▶ EXERCISE REQUIREMENTS
Edit the records from their start through the line containing "Renault Arkana", inclusive, so that "Familienauto" becomes "Familienwagen" and nothing else changes. Leave the pictures out of your answer.

[Source records]

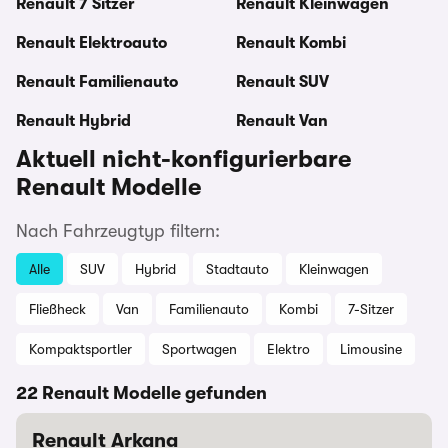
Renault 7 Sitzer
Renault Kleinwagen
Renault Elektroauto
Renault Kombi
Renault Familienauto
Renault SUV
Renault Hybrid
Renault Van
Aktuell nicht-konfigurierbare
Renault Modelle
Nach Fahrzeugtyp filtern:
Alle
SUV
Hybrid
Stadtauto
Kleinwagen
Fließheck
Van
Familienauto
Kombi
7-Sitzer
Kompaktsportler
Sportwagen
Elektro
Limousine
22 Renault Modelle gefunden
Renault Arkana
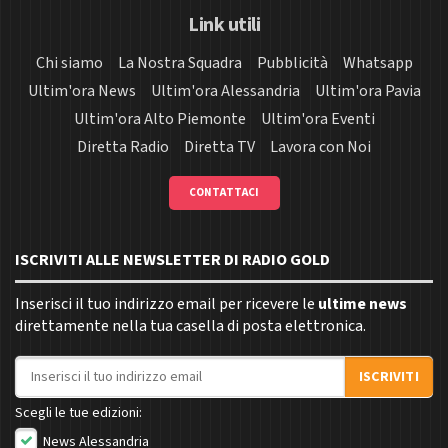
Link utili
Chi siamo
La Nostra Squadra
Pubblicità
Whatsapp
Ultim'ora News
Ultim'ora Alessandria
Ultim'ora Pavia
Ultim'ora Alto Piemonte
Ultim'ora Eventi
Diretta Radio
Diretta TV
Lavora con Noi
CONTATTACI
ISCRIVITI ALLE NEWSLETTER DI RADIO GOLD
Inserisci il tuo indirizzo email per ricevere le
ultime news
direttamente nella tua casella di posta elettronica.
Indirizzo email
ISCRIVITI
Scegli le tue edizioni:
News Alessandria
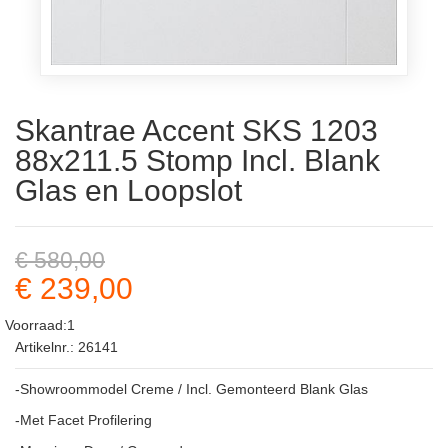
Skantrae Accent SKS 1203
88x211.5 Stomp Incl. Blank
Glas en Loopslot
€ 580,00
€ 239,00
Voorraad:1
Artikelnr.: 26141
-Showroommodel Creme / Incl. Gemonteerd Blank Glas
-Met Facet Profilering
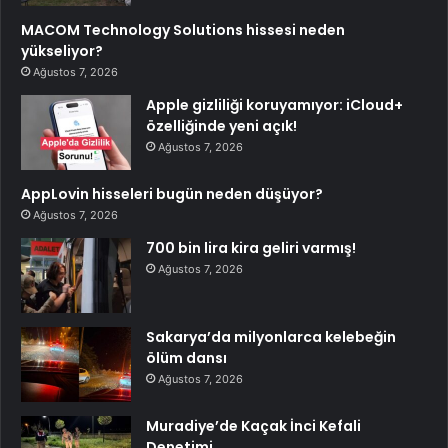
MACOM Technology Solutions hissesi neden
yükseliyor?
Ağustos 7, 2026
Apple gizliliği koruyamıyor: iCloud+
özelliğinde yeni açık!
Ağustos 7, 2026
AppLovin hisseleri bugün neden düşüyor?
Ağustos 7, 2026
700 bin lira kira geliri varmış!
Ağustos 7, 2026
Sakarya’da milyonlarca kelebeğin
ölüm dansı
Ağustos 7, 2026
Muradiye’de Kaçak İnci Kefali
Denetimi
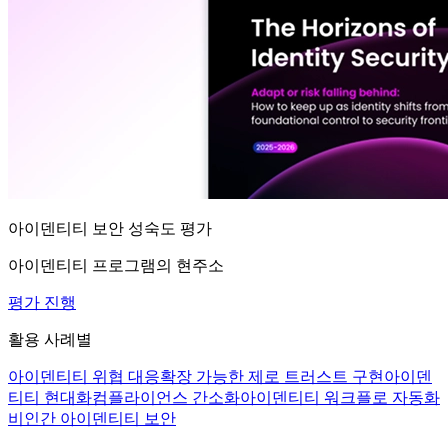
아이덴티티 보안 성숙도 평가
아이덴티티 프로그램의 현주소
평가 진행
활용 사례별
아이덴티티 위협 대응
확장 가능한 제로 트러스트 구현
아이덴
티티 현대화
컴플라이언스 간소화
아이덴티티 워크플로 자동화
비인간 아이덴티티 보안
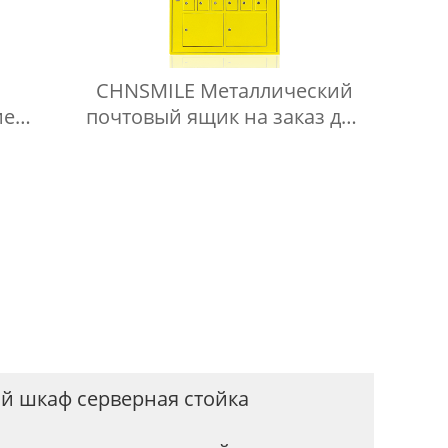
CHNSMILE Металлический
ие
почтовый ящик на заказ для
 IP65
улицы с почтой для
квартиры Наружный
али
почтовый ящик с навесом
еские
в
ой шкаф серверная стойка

▶ SOLUTION BELOW
Renault 7 Sitzer
Renault Kleinwagen
Renault Elektroauto
Renault Kombi
Renault Familienwagen
Renault SUV
Renault Hybrid
Renault Van
Aktuell nicht-konfigurierbare
Renault Modelle
Nach Fahrzeugtyp filtern:
Alle
SUV
Hybrid
Stadtauto
Kleinwagen
Fließheck
Van
Familienwagen
Kombi
7-Sitzer
Kompaktsportler
Sportwagen
Elektro
Limousine
22 Renault Modelle gefunden
Renault Arkana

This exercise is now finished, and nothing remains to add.